Textabschnitt -
▼▼▼

Kaum Nutzen für die Gesundheit

Eine der wichtigsten Erkenntnisse: Das AH-Training, wie es bei vielen Vereinen durchgeführt wird, bringt nur bedingt positive Effekte für die Gesundheit. "So wie das Training derzeit läuft, macht das sicher Spaß, aber unter gesundheitlichen Aspekten ist das nicht optimal." Meyer rät deshalb, zumindest 20 Prozent der Trainingszeit mit einem Aufwärmprogramm zu verbinden. "Das Aufwärmen kann man dabei auch funktionell machen. Man kann beispielsweise Kräftigungsübungen einbauen oder Geschicklichkeits-Übungen und Koordination. Der Ball kann dabei ruhig mit dabei sein", erklärt Meyer.

▲▲▲

Arbeitsaufträge -
A. Prüfen Sie, ob die folgenden Aussagen mit dem Textabschnitt über das AH-Training übereinstimmen: (i) Meyer empfiehlt, mindestens ein Fünftel der Trainingszeit mit einem Aufwärmprogramm zu verbinden. (ii) Beim Aufwärmen soll laut Meyer der Ball weggelassen werden. (iii) Das AH-Training in seiner jetzigen Form macht laut dem Zitat keinen Spaß. Antworten Sie jeweils mit Ja oder Nein und zitieren Sie die entscheidenden Worte des Textes wörtlich.
B. Greifen Sie den Textabschnitt über das AH-Training nach seinem letzten Satz auf und führen Sie ihn um einige Sätze weiter.

Gespeicherte Einträge
▼▼▼

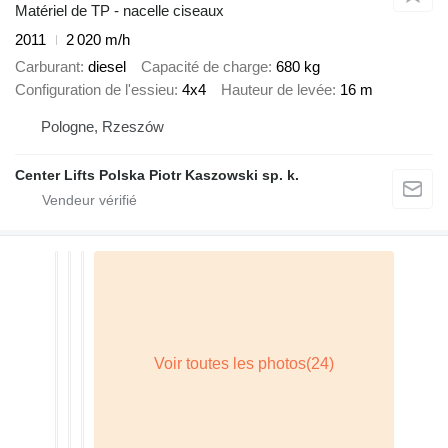
Matériel de TP - nacelle ciseaux
2011
2 020 m/h
Carburant
diesel
Capacité de charge
680 kg
Configuration de l'essieu
4x4
Hauteur de levée
16 m
Pologne, Rzeszów
Center Lifts Polska Piotr Kaszowski sp. k.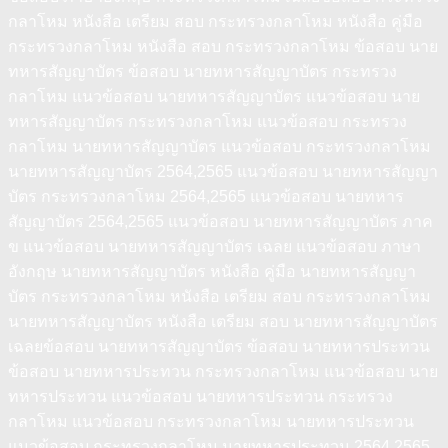
กลาโหม หนังสือ เตรียม สอบ กระทรวงกลาโหม หนังสือ คู่มือ
กระทรวงกลาโหม หนังสือ สอบ กระทรวงกลาโหม ข้อสอบ นาย
ทหารสัญญาบัตร ข้อสอบ นายทหารสัญญาบัตร กระทรวง
กลาโหม แนวข้อสอบ นายทหารสัญญาบัตร แนวข้อสอบ นาย
ทหารสัญญาบัตร กระทรวงกลาโหม แนวข้อสอบ กระทรวง
กลาโหม นายทหารสัญญาบัตร แนวข้อสอบ กระทรวงกลาโหม
นายทหารสัญญาบัตร 2564,2565 แนวข้อสอบ นายทหารสัญญา
บัตร กระทรวงกลาโหม 2564,2565 แนวข้อสอบ นายทหาร
สัญญาบัตร 2564,2565 แนวข้อสอบ นายทหารสัญญาบัตร ภาค
ข แนวข้อสอบ นายทหารสัญญาบัตร เฉลย แนวข้อสอบ ภาษา
อังกฤษ นายทหารสัญญาบัตร หนังสือ คู่มือ นายทหารสัญญา
บัตร กระทรวงกลาโหม หนังสือ เตรียม สอบ กระทรวงกลาโหม
นายทหารสัญญาบัตร หนังสือ เตรียม สอบ นายทหารสัญญาบัตร
เฉลยข้อสอบ นายทหารสัญญาบัตร ข้อสอบ นายทหารประทวน
ข้อสอบ นายทหารประทวน กระทรวงกลาโหม แนวข้อสอบ นาย
ทหารประทวน แนวข้อสอบ นายทหารประทวน กระทรวง
กลาโหม แนวข้อสอบ กระทรวงกลาโหม นายทหารประทวน
แนวข้อสอบ กระทรวงกลาโหม นายทหารประทวน 2564,2565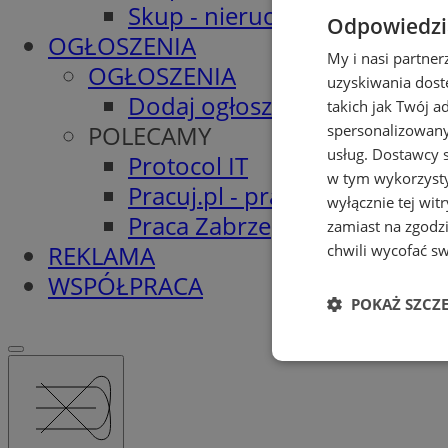
Skup - nieruchomosci.org
Odpowiedzia
OGŁOSZENIA
My i nasi partne
OGŁOSZENIA
uzyskiwania dost
Dodaj ogłoszenie
takich jak Twój a
POLECAMY
spersonalizowanyc
usług.
Dostawcy s
Protocol IT
w tym wykorzysty
Pracuj.pl - praca w Zabrzu
wyłącznie tej wi
Praca Zabrze
zamiast na zgodz
REKLAMA
chwili wycofać s
WSPÓŁPRACA
POKAŻ SZCZ
Niezbędne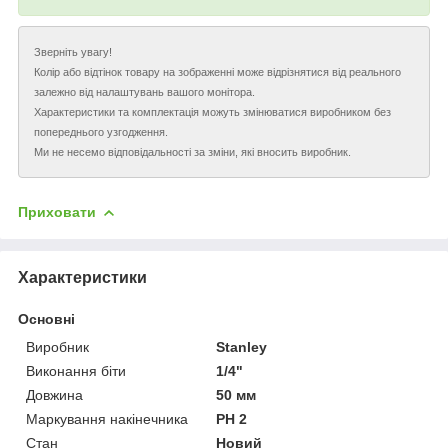
Зверніть увагу!
Колір або відтінок товару на зображенні може відрізнятися від реального
залежно від налаштувань вашого монітора.
Характеристики та комплектація можуть змінюватися виробником без
попереднього узгодження.
Ми не несемо відповідальності за зміни, які вносить виробник.
Приховати
Характеристики
Основні
Виробник
Stanley
Виконання біти
1/4"
Довжина
50 мм
Маркування накінечника
PH 2
Стан
Новий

▲▲▲

Antworten je Aufgabe -
A.
(i) Ja: „zumindest 20 Prozent der Trainingszeit mit einem Aufwärmprogramm zu verbinden“
(ii) Nein: „Der Ball kann dabei ruhig mit dabei sein“
(iii) Nein: „So wie das Training derzeit läuft, macht das sicher Spaß“

B.
Als nur bedingt geeignet für das Aufwärmprogramm hat sich laut Meyer der vom Weltverband Fifa herausgegebene Leitfaden "Eleven plus" herausgestellt. Dieser beinhaltet elf verschiedene Übungen zum Warmmachen. Im Rahmen einer seiner Studien führte Meyer ein Projekt durch, bei dem eine Gruppe von AH-Teams das Aufwärmprogramm unter Anleitung durchführte, eine andere Gruppe nicht. "Das Programm hatte in der Ü-Fußball-Gruppe keinen positiven Effekt. Man muss dabei allerdings auch betonen, dass es nicht extra für den Ü-Fußball entwickelt wurde", erklärte Meyer. Warum es keinen Nutzen gab, darüber kann Meyer nur spekulieren. "Die meisten AH-Teams trainieren nur einmal pro Woche. Das ist zu wenig, um einen positiven Effekt zu erzielen. Zudem war zu merken, dass im Laufe der Saison die Motivation für das Programm nachließ. Einige Spieler kamen sogar extra zu spät, um nicht mitmachen zu müssen."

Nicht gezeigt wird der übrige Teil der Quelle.